Fakery, forgery and the fore-edge painter

forged letters byronFound in a box of ephemera are some pages from a feature entitled ‘The Fore-Edge Painter ‘, which was published in a early fifties issue of Lilliput magazine. The piece is about a professional antique- faker who is introduced by an antiquarian bookseller to ‘Gulliver’, who wants to know the tricks of the forgery trade.

The piece is doubtless semi-fictional and was probably contributed by a dealer or collector familiar with the tricks of the forger which, by the way, is still very much alive, the most astonishing recent example being that of Sean Greenhalgh, the brilliant art student dropout who fooled ‘ eminent ‘ West End dealers and museum professionals with artefacts created in the garden shed of his council house in Bolton.

In this Lilliput feature the faker is described as ‘ a foxy little man with a red knobbly face, sandy hair and cunning hazel eyes ‘—a bit of a cliché that, since most forgers look like the average Joe, and indeed Greenhalgh has the face of a fifty something football fan you might find in the public bar of a pub outside Old Trafford.

Anyway, ‘knobbly face’ begins his presentation by producing an early nineteenth century volume and manipulating it with thumb and finger to show the fore-edge painting. He then announces that this was a fine example of ‘Genuine Edwards double fore-edge painting ‘which he had picked up at a country sale the week before. Unimpressed by the spiel the book dealer offers £5 for the volume. The faker accepts the money, but protests that if the painting was really by Edwards it might be worth up to £200.

He then produces a single sheet of notepaper which on close inspection appears to be a letter dated 1837 from Charles Dickens to his friend and biographer John Forster. This too turns out to be another of his fakes. And there are more. A letter in a vigorous hand on roughish paper appears to be by Robert Burns until the faker reveals that he wrote it himself in ox-gall obtained from his butcher on a flyleaf removed from a mid eighteenth century book.

Finally, comes the piece de resistance. The faker reveals that on one occasion he picked up a first edition of Johnson’s Dictionary for five shillings:

‘…I inscribed it on the fly-leaf as a presentation copy from Johnson to Boswell…Made a nice little ‘association item’ as they call it in the trade. Bookseller gave me twenty-five bob for it. Trouble was, I’d run out of ox-gall so I thought I’d try permanganate. Gives a lovely antique brown tint at first, but it only lasts a few weeks’

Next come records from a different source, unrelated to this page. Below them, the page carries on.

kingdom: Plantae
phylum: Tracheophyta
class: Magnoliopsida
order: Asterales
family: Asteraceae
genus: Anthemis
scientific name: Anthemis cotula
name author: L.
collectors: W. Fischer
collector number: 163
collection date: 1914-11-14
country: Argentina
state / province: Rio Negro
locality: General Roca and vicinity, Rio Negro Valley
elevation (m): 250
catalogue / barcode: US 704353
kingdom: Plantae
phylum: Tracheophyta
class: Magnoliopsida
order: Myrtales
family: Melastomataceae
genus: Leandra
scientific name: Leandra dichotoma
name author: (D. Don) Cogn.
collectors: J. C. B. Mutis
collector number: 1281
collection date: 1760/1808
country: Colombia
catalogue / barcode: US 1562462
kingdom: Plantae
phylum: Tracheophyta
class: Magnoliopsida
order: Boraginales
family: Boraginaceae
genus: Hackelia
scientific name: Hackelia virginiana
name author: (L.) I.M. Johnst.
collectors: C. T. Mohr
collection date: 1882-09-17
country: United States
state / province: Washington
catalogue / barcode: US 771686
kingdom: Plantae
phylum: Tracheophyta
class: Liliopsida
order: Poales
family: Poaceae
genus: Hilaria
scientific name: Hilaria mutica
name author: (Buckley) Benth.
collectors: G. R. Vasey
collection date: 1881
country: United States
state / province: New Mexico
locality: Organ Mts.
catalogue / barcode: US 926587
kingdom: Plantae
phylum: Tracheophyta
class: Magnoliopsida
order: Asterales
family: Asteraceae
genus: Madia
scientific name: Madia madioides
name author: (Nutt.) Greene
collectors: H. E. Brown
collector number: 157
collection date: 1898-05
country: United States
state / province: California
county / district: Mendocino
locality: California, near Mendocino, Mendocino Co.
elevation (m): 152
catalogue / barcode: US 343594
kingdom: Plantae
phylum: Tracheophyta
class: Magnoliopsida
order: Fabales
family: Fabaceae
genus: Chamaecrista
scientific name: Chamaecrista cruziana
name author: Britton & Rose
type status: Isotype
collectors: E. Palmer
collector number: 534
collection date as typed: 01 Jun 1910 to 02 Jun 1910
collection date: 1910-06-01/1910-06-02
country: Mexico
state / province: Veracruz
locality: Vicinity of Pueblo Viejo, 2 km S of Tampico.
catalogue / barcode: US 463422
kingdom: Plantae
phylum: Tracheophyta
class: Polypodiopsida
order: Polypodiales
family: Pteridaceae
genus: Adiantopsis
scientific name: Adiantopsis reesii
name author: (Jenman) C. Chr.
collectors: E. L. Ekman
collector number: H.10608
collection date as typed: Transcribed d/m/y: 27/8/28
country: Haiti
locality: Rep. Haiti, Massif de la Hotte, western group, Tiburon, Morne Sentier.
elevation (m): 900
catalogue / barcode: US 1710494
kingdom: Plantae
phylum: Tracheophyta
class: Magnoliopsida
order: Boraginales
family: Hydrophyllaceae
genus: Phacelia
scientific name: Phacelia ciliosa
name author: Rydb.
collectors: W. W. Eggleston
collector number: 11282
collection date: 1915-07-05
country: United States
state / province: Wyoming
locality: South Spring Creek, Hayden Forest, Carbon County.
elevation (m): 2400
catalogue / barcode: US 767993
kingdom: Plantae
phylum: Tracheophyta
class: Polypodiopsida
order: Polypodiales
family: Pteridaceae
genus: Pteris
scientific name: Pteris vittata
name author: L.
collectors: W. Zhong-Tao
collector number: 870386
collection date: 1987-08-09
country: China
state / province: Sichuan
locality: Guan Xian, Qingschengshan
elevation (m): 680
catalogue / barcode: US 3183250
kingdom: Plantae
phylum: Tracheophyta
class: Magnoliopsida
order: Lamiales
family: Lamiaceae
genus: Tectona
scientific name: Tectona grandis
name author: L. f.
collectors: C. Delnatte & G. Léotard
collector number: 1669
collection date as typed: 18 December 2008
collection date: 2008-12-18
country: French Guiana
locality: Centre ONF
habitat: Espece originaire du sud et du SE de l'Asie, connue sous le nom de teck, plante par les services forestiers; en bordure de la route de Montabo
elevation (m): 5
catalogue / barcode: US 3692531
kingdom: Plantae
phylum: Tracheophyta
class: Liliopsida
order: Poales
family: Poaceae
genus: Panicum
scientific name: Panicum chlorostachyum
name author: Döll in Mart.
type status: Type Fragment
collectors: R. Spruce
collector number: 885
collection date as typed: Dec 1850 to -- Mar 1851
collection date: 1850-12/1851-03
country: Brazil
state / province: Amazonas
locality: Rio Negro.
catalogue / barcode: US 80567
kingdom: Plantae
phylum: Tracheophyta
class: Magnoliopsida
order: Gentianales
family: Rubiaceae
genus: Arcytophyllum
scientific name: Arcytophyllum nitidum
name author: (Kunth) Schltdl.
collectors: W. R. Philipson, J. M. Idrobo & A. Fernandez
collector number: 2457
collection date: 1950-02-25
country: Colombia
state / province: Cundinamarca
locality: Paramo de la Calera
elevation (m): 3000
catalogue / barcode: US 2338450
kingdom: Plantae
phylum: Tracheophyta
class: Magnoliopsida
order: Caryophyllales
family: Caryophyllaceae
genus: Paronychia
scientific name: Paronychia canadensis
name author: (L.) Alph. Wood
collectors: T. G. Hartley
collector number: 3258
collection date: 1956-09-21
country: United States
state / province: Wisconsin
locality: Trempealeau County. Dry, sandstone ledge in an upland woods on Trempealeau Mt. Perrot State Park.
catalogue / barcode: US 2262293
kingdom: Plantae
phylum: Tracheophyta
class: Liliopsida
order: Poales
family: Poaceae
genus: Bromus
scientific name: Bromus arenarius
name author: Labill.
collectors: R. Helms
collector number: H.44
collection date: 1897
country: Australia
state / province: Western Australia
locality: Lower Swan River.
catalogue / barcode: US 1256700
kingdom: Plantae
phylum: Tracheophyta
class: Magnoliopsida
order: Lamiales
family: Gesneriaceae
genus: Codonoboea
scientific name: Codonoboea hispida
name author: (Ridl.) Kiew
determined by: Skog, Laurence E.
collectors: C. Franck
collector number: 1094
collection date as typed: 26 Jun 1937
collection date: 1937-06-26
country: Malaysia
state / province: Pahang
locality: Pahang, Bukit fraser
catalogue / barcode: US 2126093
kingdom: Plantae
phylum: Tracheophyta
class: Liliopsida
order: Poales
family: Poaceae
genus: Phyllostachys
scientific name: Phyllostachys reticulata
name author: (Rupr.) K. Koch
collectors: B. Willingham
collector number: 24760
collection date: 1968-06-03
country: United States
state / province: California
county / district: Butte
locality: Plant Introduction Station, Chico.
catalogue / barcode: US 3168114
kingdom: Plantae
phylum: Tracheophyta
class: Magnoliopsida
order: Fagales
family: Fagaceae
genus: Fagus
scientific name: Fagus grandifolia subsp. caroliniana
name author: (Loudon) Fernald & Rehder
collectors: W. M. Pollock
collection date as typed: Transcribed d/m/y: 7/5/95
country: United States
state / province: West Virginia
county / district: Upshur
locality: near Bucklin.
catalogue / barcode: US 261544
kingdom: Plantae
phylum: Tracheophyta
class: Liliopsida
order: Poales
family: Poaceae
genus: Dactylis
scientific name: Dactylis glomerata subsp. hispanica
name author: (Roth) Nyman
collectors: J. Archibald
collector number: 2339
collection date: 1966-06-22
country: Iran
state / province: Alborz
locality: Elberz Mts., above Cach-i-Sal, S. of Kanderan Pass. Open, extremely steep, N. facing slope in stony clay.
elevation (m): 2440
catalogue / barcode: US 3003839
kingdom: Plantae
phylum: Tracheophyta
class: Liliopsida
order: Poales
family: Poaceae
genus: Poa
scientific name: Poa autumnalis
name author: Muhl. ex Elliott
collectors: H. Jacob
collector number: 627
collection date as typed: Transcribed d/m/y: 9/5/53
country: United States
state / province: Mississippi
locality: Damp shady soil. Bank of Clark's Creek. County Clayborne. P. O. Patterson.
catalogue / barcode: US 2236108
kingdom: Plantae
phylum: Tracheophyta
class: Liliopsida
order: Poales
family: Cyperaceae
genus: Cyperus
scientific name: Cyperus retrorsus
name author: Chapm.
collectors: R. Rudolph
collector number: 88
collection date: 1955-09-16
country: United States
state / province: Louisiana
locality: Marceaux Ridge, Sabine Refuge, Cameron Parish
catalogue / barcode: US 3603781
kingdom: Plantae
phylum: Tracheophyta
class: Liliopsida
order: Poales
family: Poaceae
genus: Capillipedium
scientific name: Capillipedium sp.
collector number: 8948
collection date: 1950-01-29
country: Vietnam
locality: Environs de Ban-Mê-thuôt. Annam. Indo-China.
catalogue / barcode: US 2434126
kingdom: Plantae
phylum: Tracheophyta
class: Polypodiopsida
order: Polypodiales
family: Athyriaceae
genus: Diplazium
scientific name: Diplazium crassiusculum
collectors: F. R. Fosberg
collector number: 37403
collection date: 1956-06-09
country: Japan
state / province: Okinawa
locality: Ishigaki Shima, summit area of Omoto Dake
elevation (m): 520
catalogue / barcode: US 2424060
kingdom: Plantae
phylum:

 Indeed so. In contact with air potassium permanganate oxidises into manganese dioxide, which is known to artists as umber, and is still used to ‘age’ theatrical props. The forger then boasts that he could copy the hands of many famous writers, including Coleridge, Byron, Thackeray and Tennyson and had sold fake letters in their handwriting by pasting them into old albums and peddling them around towns on the south coast. Using the same sales talk technique employed by Greenhalgh’s father decades later on his trips to auction houses and art dealers, it went something like this: ‘ I’ve got a rather interesting looking album here that was given to me as a boy by an old family friend…I don’t know whether any of these letters are worth anything…’ In Bournemouth alone he had made a hundred quid.

Other fakes created by the anonymous craftsman included ‘sixteenth century’ horn books made from old ( ?mica) picnic cups, some documents made from the skin of an old drum, and an early nineteenth century brolly picked up in the old Caledonian market and provided with an inscribed silver band that told of its being given as a present from Emily Bronte to her sister Charlotte.

Compared with the inept art forgeries of Tom Keating that made the headlines in the seventies these documents and artefacts appear to have been most convincing, if we are to believe the testament of a criminal. I myself have come across at auction albums of letters purporting to be from nineteenth century figures and have convinced myself that no forger would bother to fake the hand of a minor individual and that any letter bearing a printed address must be genuine. Caveat emptor.